— Exercise details —
From the data below, copy exactly the lines that lie between the one holding "right back paw: (886, 623)" and the one holding "right elbow: (279, 229)", including both, and nothing more.

— Stored data entries —
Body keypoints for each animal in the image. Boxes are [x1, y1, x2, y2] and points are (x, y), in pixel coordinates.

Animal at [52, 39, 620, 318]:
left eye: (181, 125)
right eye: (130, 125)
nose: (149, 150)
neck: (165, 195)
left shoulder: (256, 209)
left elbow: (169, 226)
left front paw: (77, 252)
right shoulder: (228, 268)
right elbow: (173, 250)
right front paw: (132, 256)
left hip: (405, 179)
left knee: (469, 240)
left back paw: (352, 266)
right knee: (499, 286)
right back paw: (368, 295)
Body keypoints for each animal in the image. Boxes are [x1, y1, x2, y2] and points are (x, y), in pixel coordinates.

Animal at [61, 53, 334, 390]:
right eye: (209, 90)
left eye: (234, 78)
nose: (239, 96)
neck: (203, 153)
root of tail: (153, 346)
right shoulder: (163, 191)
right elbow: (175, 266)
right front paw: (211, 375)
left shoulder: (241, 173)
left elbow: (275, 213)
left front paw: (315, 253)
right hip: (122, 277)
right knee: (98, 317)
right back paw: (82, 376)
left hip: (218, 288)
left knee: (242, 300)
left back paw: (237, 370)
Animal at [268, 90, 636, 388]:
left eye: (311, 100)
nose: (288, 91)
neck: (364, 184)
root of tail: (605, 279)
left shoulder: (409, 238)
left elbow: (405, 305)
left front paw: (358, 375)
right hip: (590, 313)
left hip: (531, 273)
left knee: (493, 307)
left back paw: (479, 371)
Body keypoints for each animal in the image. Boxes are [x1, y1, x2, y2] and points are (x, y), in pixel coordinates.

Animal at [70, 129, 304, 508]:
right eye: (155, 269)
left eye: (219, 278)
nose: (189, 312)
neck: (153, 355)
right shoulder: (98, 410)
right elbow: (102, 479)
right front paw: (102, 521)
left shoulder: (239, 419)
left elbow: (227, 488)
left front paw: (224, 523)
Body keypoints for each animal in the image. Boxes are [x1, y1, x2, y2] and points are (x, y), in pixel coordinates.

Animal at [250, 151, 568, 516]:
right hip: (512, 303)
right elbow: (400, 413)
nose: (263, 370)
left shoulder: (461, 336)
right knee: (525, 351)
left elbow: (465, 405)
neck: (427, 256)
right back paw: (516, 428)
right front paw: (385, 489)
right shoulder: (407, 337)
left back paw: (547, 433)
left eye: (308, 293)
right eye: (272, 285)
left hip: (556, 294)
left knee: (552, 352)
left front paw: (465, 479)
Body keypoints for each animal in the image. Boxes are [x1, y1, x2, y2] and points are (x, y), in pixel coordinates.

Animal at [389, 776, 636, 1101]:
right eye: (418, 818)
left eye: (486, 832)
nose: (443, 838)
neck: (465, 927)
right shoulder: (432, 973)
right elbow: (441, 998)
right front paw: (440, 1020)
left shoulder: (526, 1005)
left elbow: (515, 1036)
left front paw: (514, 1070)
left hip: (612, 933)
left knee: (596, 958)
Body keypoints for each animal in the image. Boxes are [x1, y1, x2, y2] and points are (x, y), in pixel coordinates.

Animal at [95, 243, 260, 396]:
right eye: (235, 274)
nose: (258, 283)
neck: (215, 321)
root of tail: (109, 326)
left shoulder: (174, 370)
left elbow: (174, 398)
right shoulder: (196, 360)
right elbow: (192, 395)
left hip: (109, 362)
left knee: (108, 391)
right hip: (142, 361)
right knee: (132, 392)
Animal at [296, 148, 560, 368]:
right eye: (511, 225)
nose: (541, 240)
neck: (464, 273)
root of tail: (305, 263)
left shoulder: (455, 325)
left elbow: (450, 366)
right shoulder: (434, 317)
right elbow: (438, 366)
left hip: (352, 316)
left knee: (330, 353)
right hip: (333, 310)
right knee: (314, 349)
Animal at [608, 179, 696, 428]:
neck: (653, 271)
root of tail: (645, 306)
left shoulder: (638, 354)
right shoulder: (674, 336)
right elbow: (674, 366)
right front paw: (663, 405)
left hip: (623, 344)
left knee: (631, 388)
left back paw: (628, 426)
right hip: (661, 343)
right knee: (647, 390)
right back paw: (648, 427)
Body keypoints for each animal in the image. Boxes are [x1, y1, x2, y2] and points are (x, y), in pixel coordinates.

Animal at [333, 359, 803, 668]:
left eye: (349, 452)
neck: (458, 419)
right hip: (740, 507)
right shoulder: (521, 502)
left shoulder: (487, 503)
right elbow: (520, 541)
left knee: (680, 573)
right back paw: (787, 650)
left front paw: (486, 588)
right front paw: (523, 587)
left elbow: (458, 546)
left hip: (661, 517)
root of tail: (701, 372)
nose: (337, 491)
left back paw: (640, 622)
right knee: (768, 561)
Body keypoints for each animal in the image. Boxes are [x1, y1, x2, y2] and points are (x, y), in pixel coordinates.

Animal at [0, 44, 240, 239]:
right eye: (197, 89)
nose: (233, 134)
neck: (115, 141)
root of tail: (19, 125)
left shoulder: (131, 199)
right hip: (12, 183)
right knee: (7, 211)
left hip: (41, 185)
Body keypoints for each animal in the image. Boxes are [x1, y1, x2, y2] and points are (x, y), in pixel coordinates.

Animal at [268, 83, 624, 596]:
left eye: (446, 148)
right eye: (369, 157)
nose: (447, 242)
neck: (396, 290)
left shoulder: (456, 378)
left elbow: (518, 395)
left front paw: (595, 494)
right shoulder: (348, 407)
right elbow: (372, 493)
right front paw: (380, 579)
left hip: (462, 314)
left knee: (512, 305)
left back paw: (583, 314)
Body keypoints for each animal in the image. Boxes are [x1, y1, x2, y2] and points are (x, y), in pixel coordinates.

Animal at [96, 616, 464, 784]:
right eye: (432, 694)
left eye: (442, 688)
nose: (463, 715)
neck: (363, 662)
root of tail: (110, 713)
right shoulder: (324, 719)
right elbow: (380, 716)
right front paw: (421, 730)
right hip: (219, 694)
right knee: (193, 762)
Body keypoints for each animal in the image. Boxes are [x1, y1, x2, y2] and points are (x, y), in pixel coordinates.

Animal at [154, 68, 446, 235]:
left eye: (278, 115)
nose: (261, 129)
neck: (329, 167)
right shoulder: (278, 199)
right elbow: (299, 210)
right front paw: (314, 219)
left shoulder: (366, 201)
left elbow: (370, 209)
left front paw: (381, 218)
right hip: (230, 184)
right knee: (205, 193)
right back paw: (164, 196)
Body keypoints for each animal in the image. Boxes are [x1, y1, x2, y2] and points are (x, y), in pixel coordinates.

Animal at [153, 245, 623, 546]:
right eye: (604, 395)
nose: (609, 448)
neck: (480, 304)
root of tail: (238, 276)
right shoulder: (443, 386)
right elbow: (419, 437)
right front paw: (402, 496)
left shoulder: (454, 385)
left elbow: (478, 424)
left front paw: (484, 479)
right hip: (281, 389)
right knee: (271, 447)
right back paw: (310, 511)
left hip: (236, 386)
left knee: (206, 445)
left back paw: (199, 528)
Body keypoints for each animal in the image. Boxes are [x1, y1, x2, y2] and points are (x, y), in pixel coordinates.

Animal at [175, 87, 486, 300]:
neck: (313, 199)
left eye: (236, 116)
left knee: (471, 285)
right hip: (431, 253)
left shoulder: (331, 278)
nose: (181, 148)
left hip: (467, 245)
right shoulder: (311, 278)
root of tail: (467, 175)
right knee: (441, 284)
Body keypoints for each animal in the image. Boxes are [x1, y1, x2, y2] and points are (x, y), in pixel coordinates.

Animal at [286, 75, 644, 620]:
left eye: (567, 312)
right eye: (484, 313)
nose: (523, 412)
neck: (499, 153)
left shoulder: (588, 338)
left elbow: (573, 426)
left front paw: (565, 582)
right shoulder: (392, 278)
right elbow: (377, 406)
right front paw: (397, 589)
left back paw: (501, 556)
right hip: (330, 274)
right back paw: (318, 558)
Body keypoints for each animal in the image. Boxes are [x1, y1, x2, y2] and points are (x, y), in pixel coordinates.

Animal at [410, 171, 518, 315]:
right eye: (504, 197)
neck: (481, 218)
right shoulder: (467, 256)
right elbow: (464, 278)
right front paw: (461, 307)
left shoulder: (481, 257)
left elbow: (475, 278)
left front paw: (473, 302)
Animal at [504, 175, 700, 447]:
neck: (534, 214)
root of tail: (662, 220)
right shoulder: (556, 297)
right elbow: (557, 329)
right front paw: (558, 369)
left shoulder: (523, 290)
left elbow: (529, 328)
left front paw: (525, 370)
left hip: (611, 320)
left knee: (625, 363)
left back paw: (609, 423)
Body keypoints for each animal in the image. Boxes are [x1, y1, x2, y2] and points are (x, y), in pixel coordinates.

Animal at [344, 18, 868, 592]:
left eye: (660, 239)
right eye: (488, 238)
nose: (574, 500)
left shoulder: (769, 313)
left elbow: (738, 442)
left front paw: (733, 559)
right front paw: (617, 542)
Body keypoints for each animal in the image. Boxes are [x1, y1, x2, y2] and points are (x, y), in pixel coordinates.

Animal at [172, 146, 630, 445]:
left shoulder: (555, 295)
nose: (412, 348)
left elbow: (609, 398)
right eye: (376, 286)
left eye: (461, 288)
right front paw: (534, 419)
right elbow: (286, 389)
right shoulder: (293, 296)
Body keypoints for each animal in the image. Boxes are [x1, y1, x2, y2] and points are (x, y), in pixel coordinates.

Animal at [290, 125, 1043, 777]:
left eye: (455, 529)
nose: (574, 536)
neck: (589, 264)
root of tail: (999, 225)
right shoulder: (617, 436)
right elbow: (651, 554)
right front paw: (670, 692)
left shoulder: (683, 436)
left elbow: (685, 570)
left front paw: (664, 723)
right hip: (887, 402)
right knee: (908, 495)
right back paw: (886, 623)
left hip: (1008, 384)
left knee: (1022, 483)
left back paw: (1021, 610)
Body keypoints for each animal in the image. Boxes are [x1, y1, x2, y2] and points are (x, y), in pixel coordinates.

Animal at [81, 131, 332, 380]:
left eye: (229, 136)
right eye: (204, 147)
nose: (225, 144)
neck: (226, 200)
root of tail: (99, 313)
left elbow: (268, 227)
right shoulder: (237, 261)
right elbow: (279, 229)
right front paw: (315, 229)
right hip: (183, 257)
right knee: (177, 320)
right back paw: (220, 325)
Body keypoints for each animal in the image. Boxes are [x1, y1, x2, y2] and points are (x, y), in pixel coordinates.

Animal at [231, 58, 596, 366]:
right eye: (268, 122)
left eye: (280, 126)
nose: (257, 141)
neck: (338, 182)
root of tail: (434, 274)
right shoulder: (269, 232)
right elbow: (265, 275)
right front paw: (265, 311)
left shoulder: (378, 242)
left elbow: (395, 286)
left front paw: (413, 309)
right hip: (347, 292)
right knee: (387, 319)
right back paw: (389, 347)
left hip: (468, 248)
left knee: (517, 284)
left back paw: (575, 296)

— Written answer —
right back paw: (886, 623)
left hip: (1008, 384)
left knee: (1022, 483)
left back paw: (1021, 610)
Body keypoints for each animal in the image. Boxes are [x1, y1, x2, y2] and points are (x, y), in pixel coordinates.

Animal at [81, 131, 332, 380]:
left eye: (229, 136)
right eye: (204, 147)
nose: (225, 144)
neck: (226, 200)
root of tail: (99, 313)
left elbow: (268, 227)
right shoulder: (237, 261)
right elbow: (279, 229)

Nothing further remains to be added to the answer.